My World Books avoided all that. I had this fountain of knowledge in my own house and I drank from it daily. I would often pick a letter at random and sit down in a comfy chair or on the foot of my bed and enter the world of the World Book much as a boy today might Google googol. My mind flitted alphabetically from topic to topic; aardvarks in Africa, The Ancient Mariner and his Albatross, Armstrong, Neil and Apollo. In this way I developed a mind full of trivia. I learned a little about a lot. But the World Book made me fall in love with the World. It opened up to me vistas that I could not see with my own eyes. I read it from cover to cover to cover and I am consequently condemned to be fascinated by everything. I want to know three succinct paragraphs about the universe.
Little did I or anyone else know that my beloved World Books would be surpassed by many orders of magnitude. Our children are growing up in a world where all human knowledge is available in the palm of their hand. They do not have to drive to the library. They do not have to look through a card catalog. They do not have to send away for more information. How can this not be a good thing?
Amber Case studies human interaction with technology. She calls herself a Cyborg Anthropologist because of her hypothesis that glowing screens and the internet therein constitute a sort of extra brain which we carry around with us. We are half-human, half-robot. She says, “Mental tools extend what our brains can do. Our phone is our mental exoskeleton.” And Cyborgs are, mostly, stronger than humans. We are better for having all human knowledge in the palm of our hands, obviously. But there may be a price for this, too. Case makes the argument that we can get too enraptured by our knowledge and technology, much as I got absorbed to the point of distraction by my World Books. A fine example of this can be found on You Tube. Simply type in “Texting man walks into a bear.”
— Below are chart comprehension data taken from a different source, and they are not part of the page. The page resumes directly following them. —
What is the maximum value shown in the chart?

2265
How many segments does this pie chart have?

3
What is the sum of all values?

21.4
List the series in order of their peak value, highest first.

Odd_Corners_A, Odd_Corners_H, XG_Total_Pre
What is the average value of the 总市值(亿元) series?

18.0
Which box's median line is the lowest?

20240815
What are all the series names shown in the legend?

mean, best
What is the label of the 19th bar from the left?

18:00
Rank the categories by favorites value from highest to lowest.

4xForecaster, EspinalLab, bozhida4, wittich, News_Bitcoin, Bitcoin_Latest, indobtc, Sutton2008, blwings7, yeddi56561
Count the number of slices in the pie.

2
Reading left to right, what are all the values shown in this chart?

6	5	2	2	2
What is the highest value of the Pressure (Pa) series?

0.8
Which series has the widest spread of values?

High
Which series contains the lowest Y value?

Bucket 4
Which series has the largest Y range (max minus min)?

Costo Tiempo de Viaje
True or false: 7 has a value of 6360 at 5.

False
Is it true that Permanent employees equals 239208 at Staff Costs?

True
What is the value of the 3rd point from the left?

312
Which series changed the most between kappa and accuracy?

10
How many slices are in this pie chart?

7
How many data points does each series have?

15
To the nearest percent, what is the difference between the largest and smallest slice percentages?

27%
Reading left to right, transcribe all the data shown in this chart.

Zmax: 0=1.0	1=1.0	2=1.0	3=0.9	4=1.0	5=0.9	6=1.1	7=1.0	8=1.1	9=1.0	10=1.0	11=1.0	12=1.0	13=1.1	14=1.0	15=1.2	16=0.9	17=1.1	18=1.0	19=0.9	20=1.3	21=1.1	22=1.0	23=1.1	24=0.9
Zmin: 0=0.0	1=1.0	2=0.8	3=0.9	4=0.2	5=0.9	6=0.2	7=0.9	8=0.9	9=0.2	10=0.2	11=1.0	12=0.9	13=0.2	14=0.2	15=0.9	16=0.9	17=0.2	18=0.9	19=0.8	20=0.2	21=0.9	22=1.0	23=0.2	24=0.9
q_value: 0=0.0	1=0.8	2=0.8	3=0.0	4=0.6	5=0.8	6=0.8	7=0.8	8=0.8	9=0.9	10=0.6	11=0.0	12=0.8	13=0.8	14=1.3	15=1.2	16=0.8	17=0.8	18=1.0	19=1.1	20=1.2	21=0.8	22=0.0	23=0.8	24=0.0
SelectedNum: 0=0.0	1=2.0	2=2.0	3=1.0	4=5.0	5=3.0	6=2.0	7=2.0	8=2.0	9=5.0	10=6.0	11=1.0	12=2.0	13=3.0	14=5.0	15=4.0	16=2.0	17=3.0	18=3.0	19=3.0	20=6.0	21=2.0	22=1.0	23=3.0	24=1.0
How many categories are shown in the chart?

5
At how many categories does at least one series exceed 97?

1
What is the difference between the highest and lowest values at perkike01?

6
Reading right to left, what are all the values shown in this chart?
What may be lost is “down time” and I would argue “small talk.” Case says, “People aren’t taking time for mental reflection. When you have no external input that is the time when there is creation of self. Then you can figure out who you really are.” How does she deal with this overload? “I take road trips and use paper maps,” she says.
Which reminds me of an anecdote of my own. I was standing in a store in the Mall of America with my son (A girl’s clothing store. We boys were obviously “on pause”). I was looking at a road map of Minnesota and trying to cipher out a route to escape Minneapolis with minimal frustration. I was approached by a young sales clerk (maybe 19) who stared in wonder at my map. “Is that what I think it is,” she said, “I didn’t think anybody used maps anymore.” I was tempted to retreat into the old person’s mantra “well in my day, young lady…..” But I didn’t. I showed her the map and we talked about the area and she pulled out her “map app.” She actually had some good ideas for getting back to the highway. And it wasn’t that she didn’t know what a map was, or that she didn’t use maps.
The thing is: maps are different today and in many ways they are better. Encyclopedias are better, too. And we can still talk to each other today, even about maps. We just need to take the time to do it. So I guess I won’t take a sledge hammer to my iPhone. There may be some good to come from it. Rest in peace Ned Ludd.